Full-covariance CMA-ES grows costly as the latent dimension rises, so search is limited to moderate sizes. Scalable variants such as DD-CMA-ES are a promising path.
FiLM gives controlled functional variation, but offers no guarantee that the variants differ in interpretable or causally meaningful ways.
Evidence spans three image datasets plus a small ViT test.

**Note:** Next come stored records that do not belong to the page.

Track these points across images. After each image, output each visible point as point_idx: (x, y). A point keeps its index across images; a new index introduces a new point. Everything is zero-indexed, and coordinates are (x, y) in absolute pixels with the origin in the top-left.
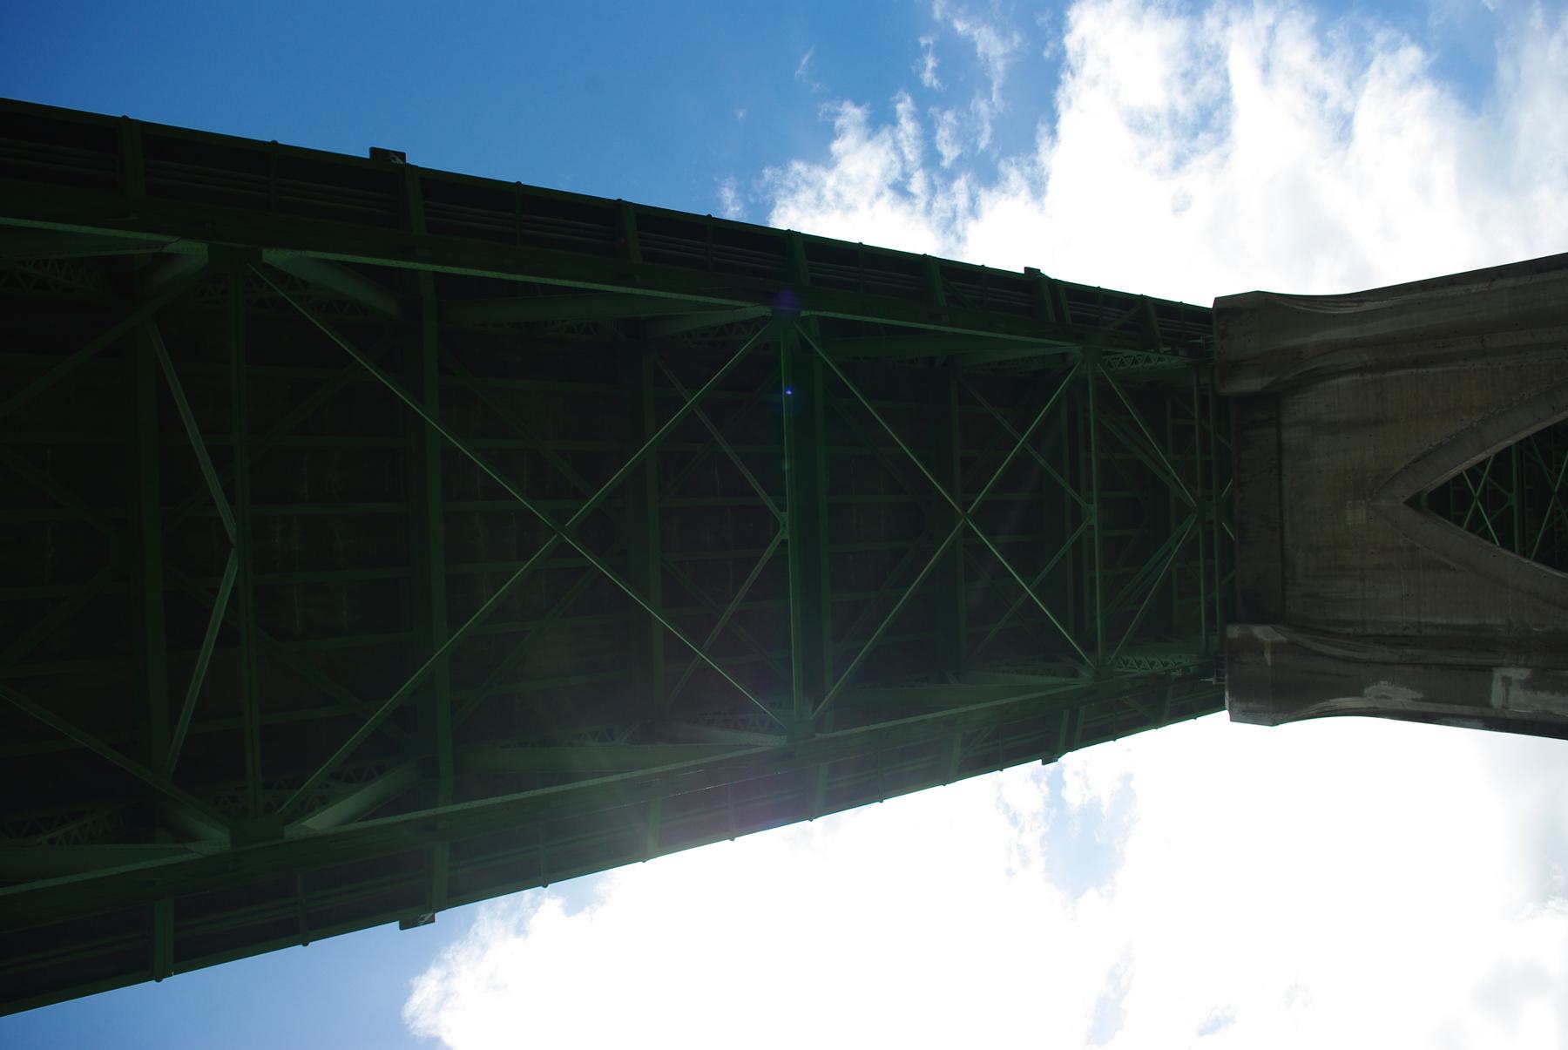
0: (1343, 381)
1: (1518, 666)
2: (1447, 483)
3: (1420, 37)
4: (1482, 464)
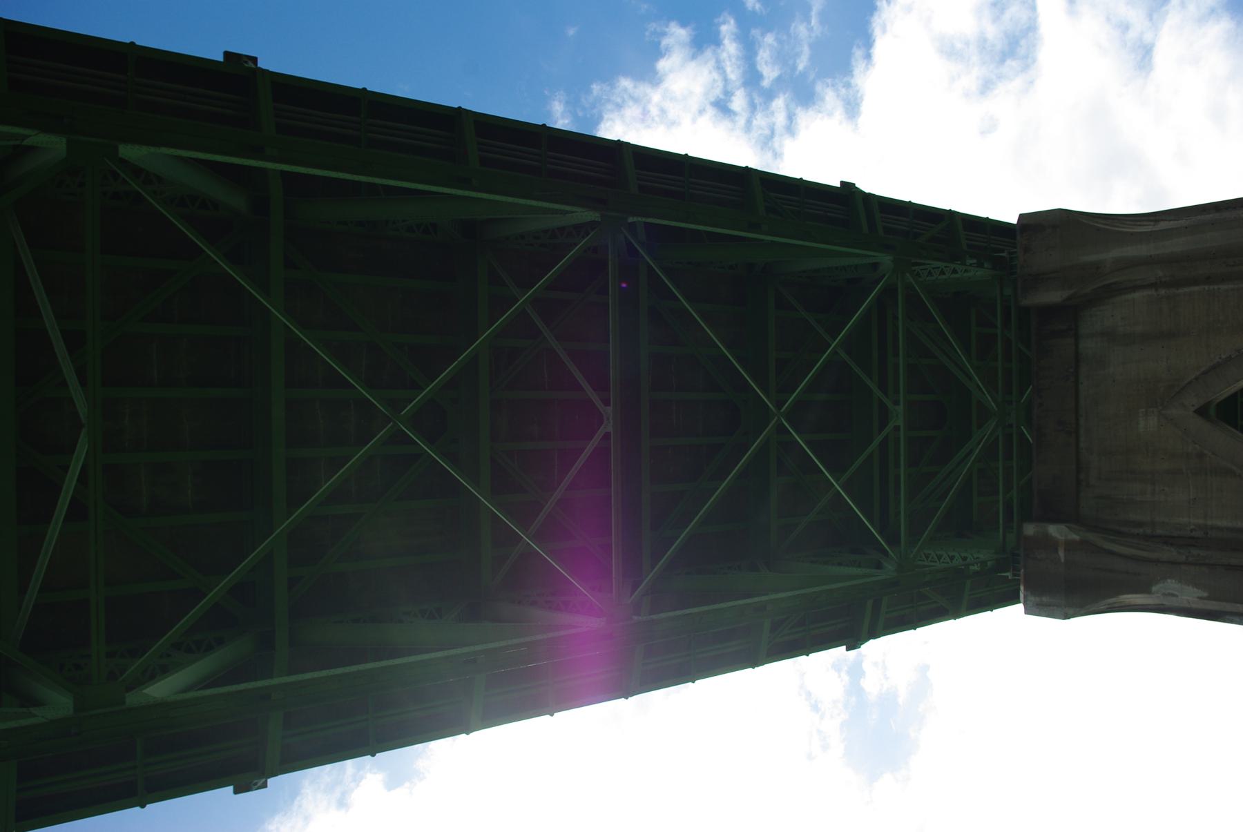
0: (1137, 295)
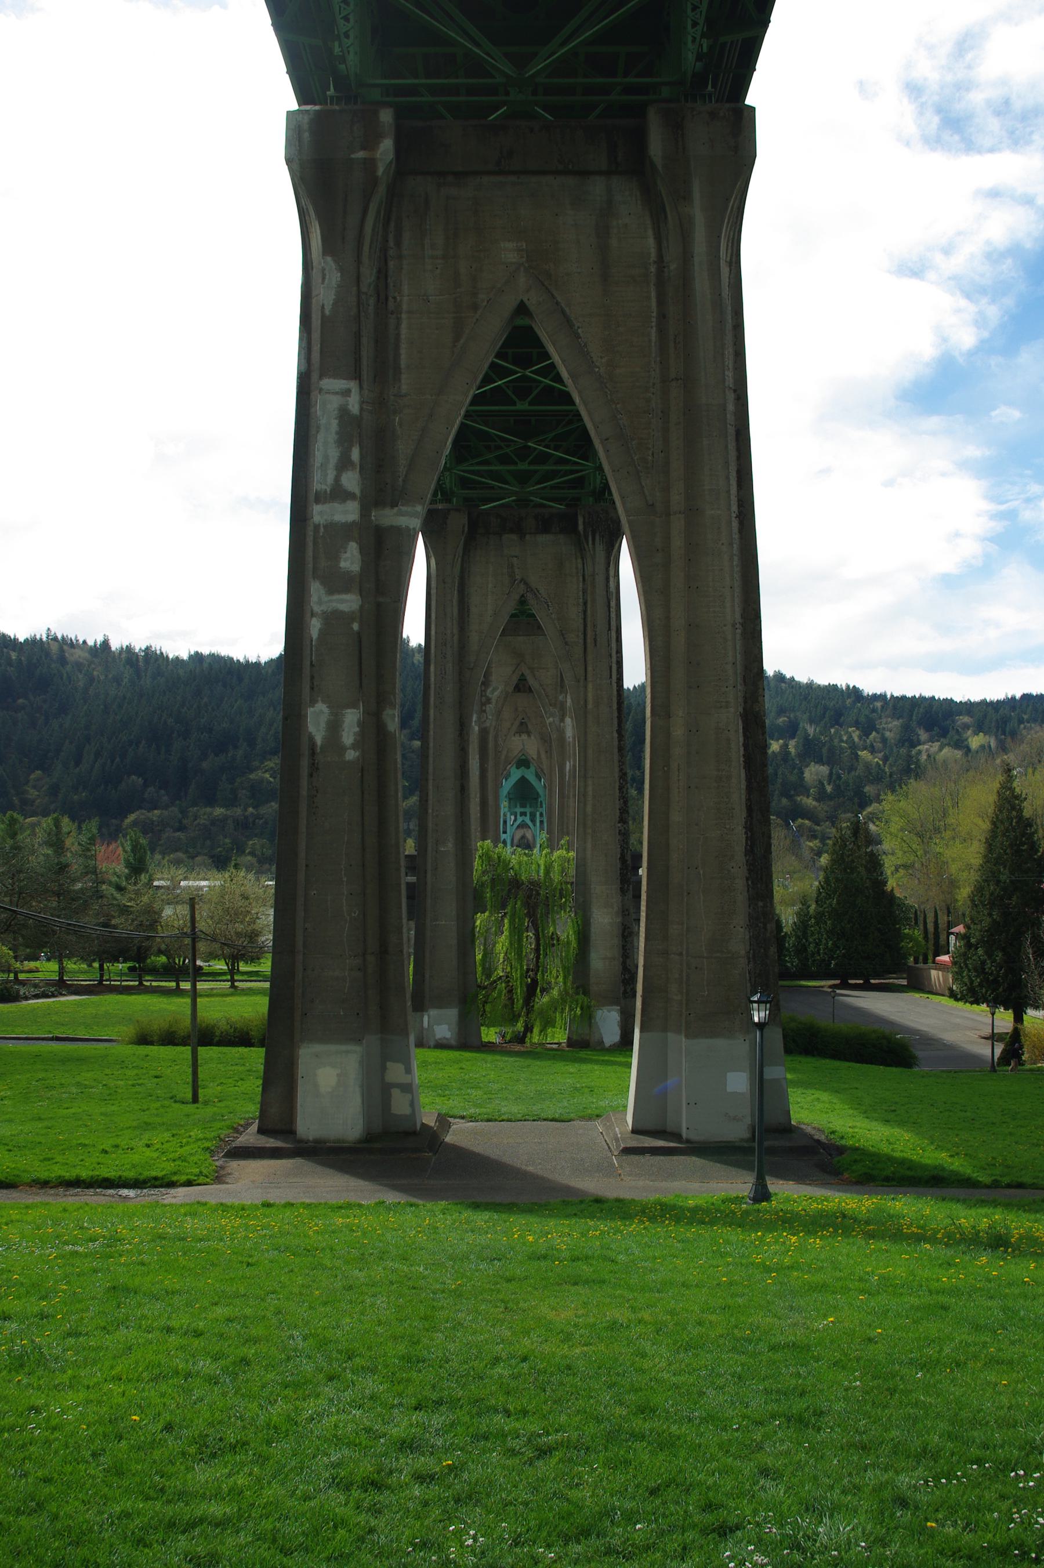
0: (651, 242)
1: (362, 403)
2: (543, 347)
3: (984, 348)
4: (558, 379)
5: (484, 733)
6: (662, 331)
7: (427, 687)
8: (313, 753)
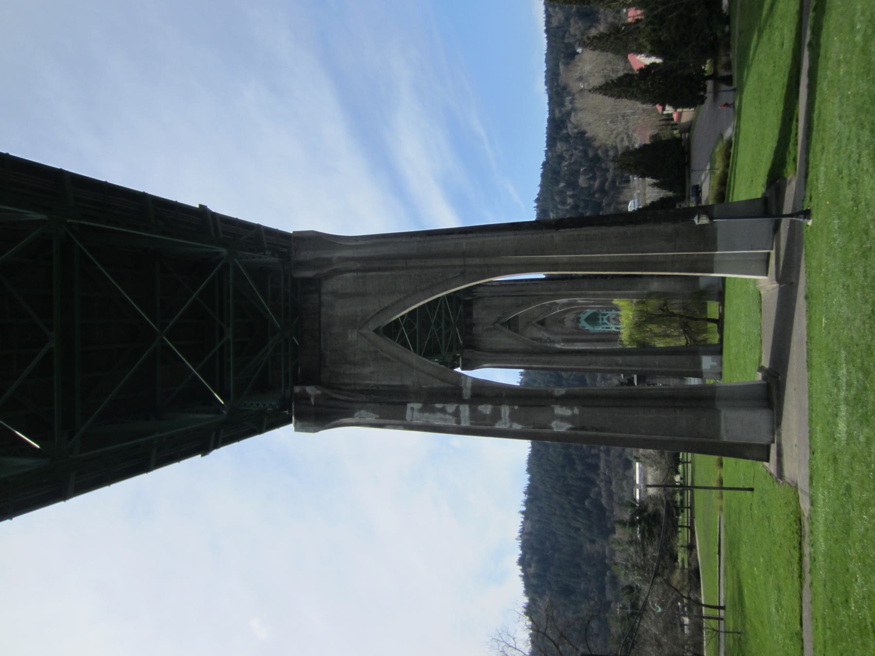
0: (348, 275)
5: (566, 341)
6: (386, 269)
7: (543, 369)
8: (575, 429)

Other modalities and a fuller transformer study are still needed to confirm generality.
DIVERSE explores a local Rashomon set around one reference model, rather than the entire hypothesis space of all good models.
DIVERSE turns Rashomon-set exploration from an hours-long retraining job into a minutes-long search: freeze the trained network, wrap it in bounded FiLM layers, and evolve a small latent vector with gradient-free CMA-ES. It won't always match retraining's raw diversity, but it gets close, beats fast dropout sampling, and hands you an explicit knob on how different the variants are — practical groundwork for studying multiplicity, uncertainty and fairness at scale.